Nearby AARP Community Challenge Projects
Swanton, VT
AARP Community Challenge Grant Year: 2018
Project Category: Roadway/sidewalks/crosswalk improvement
Description: As part of efforts to redevelop its downtown, the Village of Swanton has worked to makes streets more accessible to pedestrians and cyclists. To build community support, the Village staged a one-day traffic calming demonstration. Using hay bales and planters, the community created a barrier to separate the village's parking area from travel lanes, which successfully slowed down vehicle traffic. They also created bump-outs to shorten the distance needed to cross the street and make pedestrians more visible to passing drivers. During the pop-up, residents had the opportunity to make suggestions for long-term streetscape improvements. Following the demonstration, the Village planted trees along busy streets as a traffic calming measure.
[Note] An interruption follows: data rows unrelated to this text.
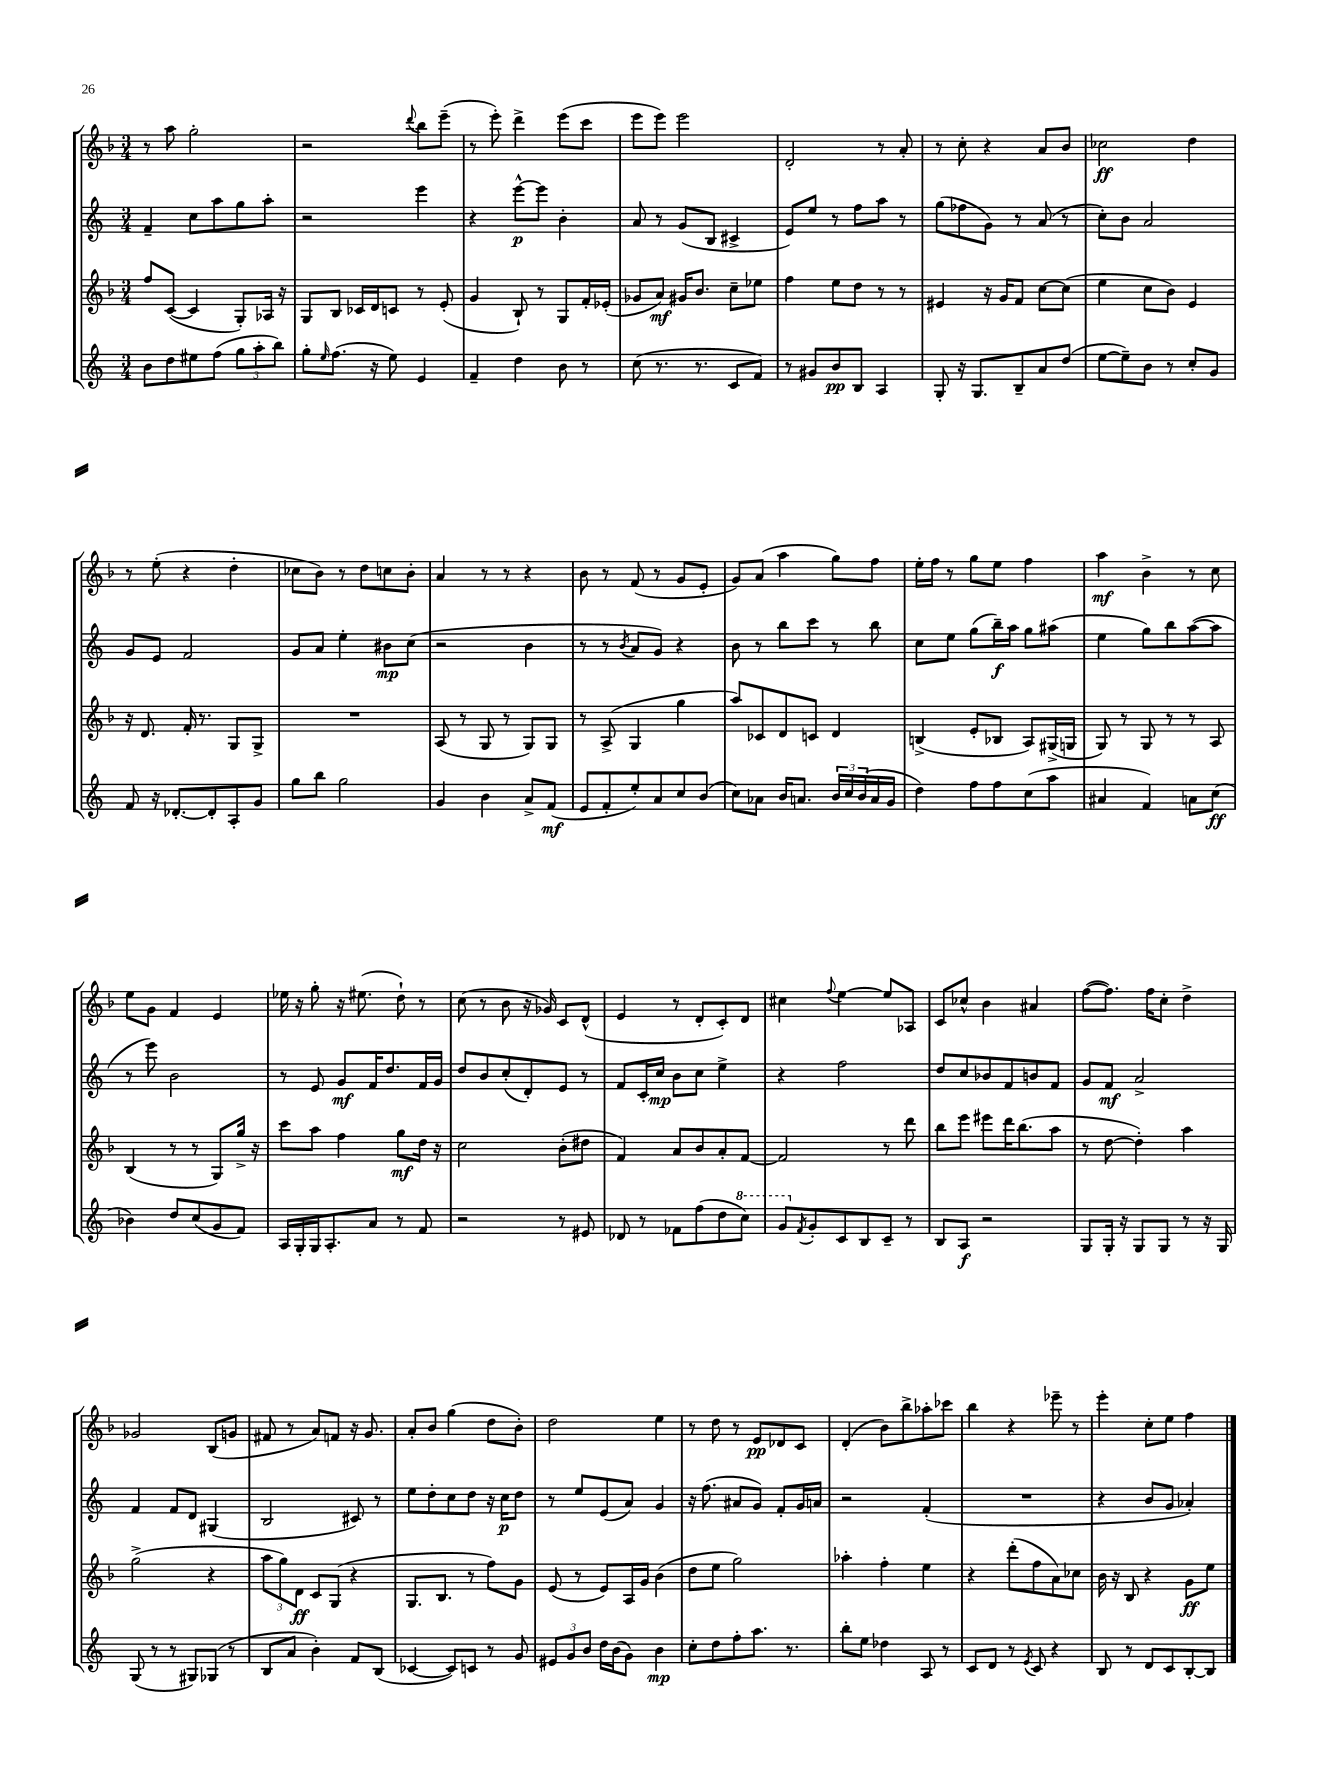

**kern	**kern	**kern	**kern
*staff4	*staff3	*staff2	*staff1
*clefG2	*clefG2	*clefG2	*clefG2
*k[]	*k[b-]	*k[]	*k[b-]
*M3/4	*M3/4	*M3/4	*M3/4
8b	8ff	4f~	8r
8dd	([8c	.	8aa
8ee#	4c]	8cc	2gg'
(8ff	.	8aa	.
12gg	8G')	8gg	.
12aa'	.	.	.
.	16A-	8aa'	.
12bb)	.	.	.
.	16r	.	.
=	=	=	=
8gg'	8G	2r	2r
16qqee	.	.	.
(8.ff	8B-	.	.
.	16c-	.	.
16r	16d	.	.
8ee)	8c	.	.
.	.	.	8qqddd
4e	8r	4eee	8bb-
.	(8e'	.	(8eee~
=	=	=	=
4f~	4g	4r	8r
.	.	.	8eee')
4dd	8B-`)	[8eee^^	4ddd^
.	8r	8eee]	.
8b	8G	4b'	(8eee
8r	16f'	.	8ccc
.	(16e-'	.	.
=	=	=	=
(8cc	8g-	8a	8eee
8.r	8a)	8r	8eee)
.	16g#	(8g	2eee
8.r	8.b-	.	.
.	.	8B	.
8c	8cc~	4c#^	.
8f)	8ee-	.	.
=	=	=	=
8r	4ff	8e)	2d'
8g#	.	8ee	.
8b	8ee	8r	.
8B	8dd	8ff	.
4A	8r	8aa	8r
.	8r	8r	8a'
=	=	=	=
8G'	4e#	(8gg	8r
16r	.	8ff-	8cc'
8.G	.	.	.
.	16r	8g)	4r
.	16g	.	.
8B~	8f	8r	.
8a	[8cc	(8a	8a
(8dd	(8cc]	8r	8b-
=	=	=	=
[8ee	4ee	8cc')	2cc-
8ee~])	.	8b	.
8b	8cc	2a	.
8r	8b-)	.	.
8cc'	4e	.	4dd
8g	.	.	.
=	=	=	=
8f	16r	8g	8r
.	8.d	.	.
16r	.	8e	(8ee'
[8.d-'	.	.	.
.	16f'	2f	4r
.	8.r	.	.
8d-']	.	.	.
8A'	8G	.	4dd'
8g	8G^	.	.
=	=	=	=
8gg	2.r	8g	8cc-
8bb	.	8a	8b-)
2gg	.	4ee'	8r
.	.	.	8dd
.	.	8b#	8cc
.	.	(8cc	8b-'
=	=	=	=
4g	(8A	2r	4a
.	8r	.	.
4b	8G	.	8r
.	8r	.	8r
8a^	8G)	4b	4r
(8f	8G	.	.
=	=	=	=
8e	8r	8r	8b-
8f'	(8A^	8r	8r
.	.	8qb	.
8ee')	4G	8a	(8f
8a	.	8g)	8r
8cc	4gg	4r	8g
(8b	.	.	8e'
=	=	=	=
8cc)	8aa)	8b	8g)
8a-	8c-	8r	(8a
16b	8d	8bb	4aa
8.a	.	.	.
.	8c	8ccc	.
24b	4d	8r	8gg)
24cc	.	.	.
(24b	.	.	.
16a	.	8bb	8ff
16g	.	.	.
=	=	=	=
4dd)	(4B^	8cc	16ee'
.	.	.	16ff
.	.	8ee	8r
8ff	8e'	(8gg	8gg
8ff	8B-	16bb~)	8ee
.	.	16aa	.
(8cc	8A)	8gg	4ff
8aa	(16G#^	(8aa#	.
.	16G	.	.
=	=	=	=
4a#	8G)	4ee	4aa
.	8r	.	.
4f)	8G	8gg)	4b-^
.	8r	8bb	.
8a	8r	([8aa	8r
(8cc	8A	8aa]	8cc
=	=	=	=
4b-)	(4B-	8r	8ee
.	.	8eee)	8g
8dd	8r	2b	4f
(8cc	8r	.	.
8g	8G)	.	4e
8f)	16gg^	.	.
.	16r	.	.
=	=	=	=
16A	8ccc	8r	16ee-
16G'	.	.	16r
16G	8aa	8e	8gg'
8.A'	.	.	.
.	4ff	8g	16r
.	.	.	(8.ee#
8a	.	16f	.
.	.	8.dd	.
8r	8gg	.	8dd`)
8f	16dd	16f	8r
.	16r	16g	.
=	=	=	=
2r	2cc	8dd	(8cc
.	.	8b	8r
.	.	(8cc'	8b-
.	.	8d')	16r
.	.	.	16g-)
8r	(8b-'	8e	8c
8e#	8dd#	8r	(8d^^
=	=	=	=
8d-	4f)	8f	4e
8r	.	16c'	.
.	.	16cc	.
8f-	8a	8b	8r
(8ff	8b-	8cc	8d'
8dd	8a'	4ee^	8c')
8ccc)	[8f	.	8d
=	=	=	=
8gg	2f]	4r	4cc#
8qf	.	.	.
8g'	.	.	.
.	.	.	8qqff
8c	.	2ff	[4ee
8B	.	.	.
8c~	8r	.	8ee]
8r	8ddd	.	8A-
=	=	=	=
8B	8bb-	8dd	8c
8A	8eee	8cc	8cc-^^
2r	8eee#	8b-	4b-
.	16ddd	8f	.
.	(8.bb-	.	.
.	.	8b	4a#
.	8aa	8f	.
=	=	=	=
8G	8r	8g	([8ff
16G'	[8dd	8f	8.ff])
16r	.	.	.
8G	4dd'])	2a^	.
.	.	.	16ff
8G	.	.	8cc'
8r	4aa	.	4dd^
16r	.	.	.
16G	.	.	.
=	=	=	=
(8G	(2gg^	4f	2g-
8r	.	.	.
8r	.	8f	.
8G#)	.	8d	.
(8G-	4r	(4G#	(8B-
8r	.	.	8g
=	=	=	=
8B	12aa	2B	8f#
.	12gg)	.	.
8a	.	.	8r
.	12d	.	.
4b')	8c	.	8a)
.	(8G	.	8f
8f	4r	8c#)	16r
.	.	.	8.g
(8B	.	8r	.
=	=	=	=
[4c-	8.G	8ee	8a'
.	.	8dd'	8b-
.	8.B-	.	.
8c-])	.	8cc	(4gg
8c	8r	8dd	.
8r	8ff)	16r	8dd
.	.	16cc	.
8g	8g	8dd	8b-')
=	=	=	=
12e#	(8e	8r	2dd
12g	.	.	.
.	8r	8ee	.
12b	.	.	.
16dd	8e)	(8e	.
(16b	.	.	.
8g)	16A	8a)	.
.	16g	.	.
4b	(4b-	4g	4ee
=	=	=	=
8cc'	8dd	16r	8r
.	.	(8.ff	.
8dd	8ee	.	8dd
8ff'	2gg)	8a#	8r
8.aa	.	8g)	8e
.	.	8f'	8d-
8.r	.	.	.
.	.	16g	8c
.	.	16a	.
=	=	=	=
8bb'	4aa-'	2r	(4d'
8ee	.	.	.
4dd-	4ff'	.	8b-)
.	.	.	8bb-^
8A	4ee	(4f'	8aa-'
8r	.	.	8ccc-
=	=	=	=
8c	4r	2.r	4bb-
8d	.	.	.
8r	(8ddd'	.	4r
8qe	.	.	.
8c	8ff	.	.
4r	8a)	.	8eee-~
.	8cc-	.	8r
=	=	=	=
8B	16b-	4r	4eee'
.	16r	.	.
8r	8B-	.	.
8d	4r	8b	8cc'
8c	.	8g	8ee
[8B'	8g	4a-')	4ff
8B]	8ee	.	.
==	==	==	==
*-	*-	*-	*-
The Village also established a task force to look at other opportunities for future demonstration projects to test street infrastructure improvements.
Newport, VT
AARP Community Challenge Grant Year: 2019
Project Category: Trails
Description: Newport's downtown sits on the southern shore of Lake Memphremagog, which extends north to Canada. But because privately-owned businesses and homes cut off the Newport's downtown from the lake, public access to the water was limited. With its Look to the Lake initiative, the town hoped to reorient itself to take advantage of lake activities -- something town officials hoped would have economic development benefits. When a local business owner offered up his private land to create a pedestrian connector trail and boat docks, the City was able to develop the waterfront. Grant funding enabled construction of a much-needed bridge at the site. Since then, the City has acquired more waterfront land, allowing it to create new trails and connect existing ones. The City has also added a parklet at the Newport Waterfront Recreational Trail's trailhead. Today, Newport residents have access to a seven-mile lakefront corridor.